Rockies starters are also getting hit surprisingly hard given the results they’re putting up. Their current Hard Hit Percentage of 45.8% ranks as the third-highest in the Majors behind only the Diamondbacks and Rays. Thankfully for the Rockies, a large amount of batted balls have resulted in ground balls (47.6%, seventh-best in the Majors). And a high Hard Hit Percentage doesn’t always equate to bad performance, but it doesn’t exactly help things either. The three teams with the highest hard hit percentage last year (Angels, Giants, Diamondbacks) ranked 30th, 22nd, and 13th in ERA-, respectively. If the Rockies keep getting groundballs, they’ll be fine.

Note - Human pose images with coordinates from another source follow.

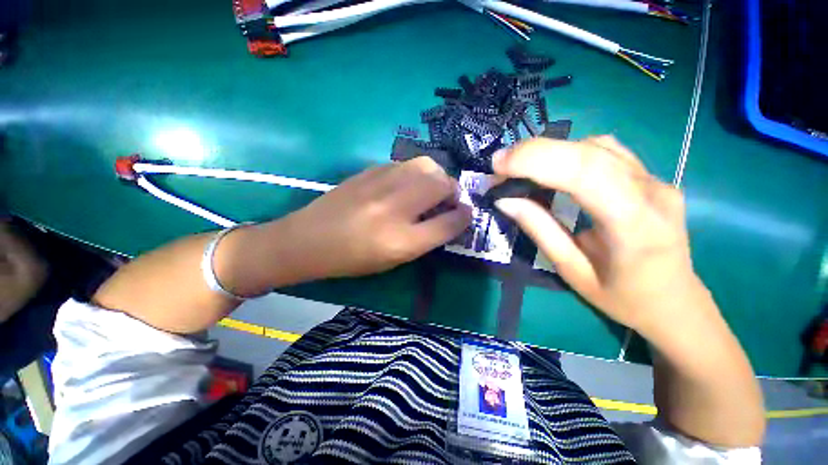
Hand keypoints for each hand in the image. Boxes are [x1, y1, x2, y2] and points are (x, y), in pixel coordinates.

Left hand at [275, 157, 471, 280]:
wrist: (309, 239)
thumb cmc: (353, 259)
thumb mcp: (394, 260)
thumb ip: (425, 239)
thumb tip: (448, 218)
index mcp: (402, 240)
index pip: (448, 223)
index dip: (464, 217)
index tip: (467, 214)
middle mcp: (395, 208)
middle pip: (442, 184)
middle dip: (454, 191)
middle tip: (447, 200)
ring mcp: (380, 184)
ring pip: (426, 165)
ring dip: (436, 177)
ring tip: (429, 189)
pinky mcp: (369, 170)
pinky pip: (404, 164)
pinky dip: (414, 173)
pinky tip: (406, 184)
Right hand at [492, 136, 709, 337]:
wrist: (675, 302)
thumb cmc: (622, 298)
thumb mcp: (572, 271)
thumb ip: (539, 230)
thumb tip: (505, 200)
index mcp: (634, 225)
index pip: (585, 173)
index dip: (536, 160)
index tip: (497, 165)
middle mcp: (652, 192)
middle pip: (589, 152)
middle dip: (535, 152)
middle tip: (499, 164)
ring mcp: (656, 179)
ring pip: (596, 146)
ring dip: (551, 151)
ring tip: (519, 168)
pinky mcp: (651, 176)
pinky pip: (606, 151)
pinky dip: (570, 152)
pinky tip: (552, 167)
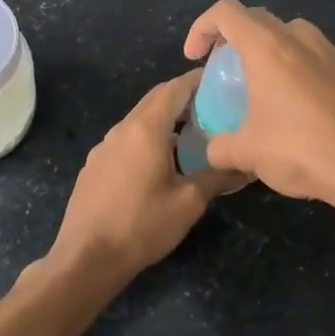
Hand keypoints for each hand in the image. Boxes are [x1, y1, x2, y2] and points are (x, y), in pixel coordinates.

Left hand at [49, 72, 242, 276]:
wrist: (87, 257)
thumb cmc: (142, 225)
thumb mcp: (188, 202)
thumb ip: (218, 177)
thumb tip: (246, 165)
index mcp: (145, 129)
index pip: (174, 89)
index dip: (197, 80)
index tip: (219, 78)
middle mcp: (121, 129)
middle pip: (155, 100)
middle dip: (182, 98)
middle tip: (213, 105)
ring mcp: (103, 147)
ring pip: (139, 121)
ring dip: (164, 120)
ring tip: (192, 134)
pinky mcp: (95, 165)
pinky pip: (126, 140)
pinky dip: (147, 138)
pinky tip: (161, 161)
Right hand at [184, 0, 334, 250]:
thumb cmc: (301, 151)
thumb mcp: (246, 153)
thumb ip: (219, 146)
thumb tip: (212, 149)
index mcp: (268, 47)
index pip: (226, 12)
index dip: (202, 27)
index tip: (195, 58)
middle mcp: (300, 40)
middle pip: (257, 19)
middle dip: (232, 38)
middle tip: (224, 70)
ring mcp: (331, 54)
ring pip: (289, 35)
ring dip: (267, 50)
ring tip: (259, 85)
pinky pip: (313, 56)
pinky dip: (294, 68)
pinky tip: (293, 106)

Another stat to keep an eye on is the Rockies current HR per Fly Ball rate of 9.3%. That number is crazy low. The best number put up in recent years is 10.3% by the Cardinals starters in 2018. For the Rockies, we saw rates of 15.7% in 2017 and 13.9% in 2018, so we know numbers close to that should result in playoff caliber pitching. What we don’t want to see happen is a rate of 20.8%, which we saw in 2019. That’s unlikely to happen again, but what these numbers show us is that the Rockies’ change in pitch mix has resulted in less hard contact on fly balls, which is a very good thing.

We should expect it to increase from where it’s at, but it shouldn’t get to 2019 levels where we want to bash our heads in after yet another three-run home run that puts the Rockies in an 8-0 hole in the 3rd inning.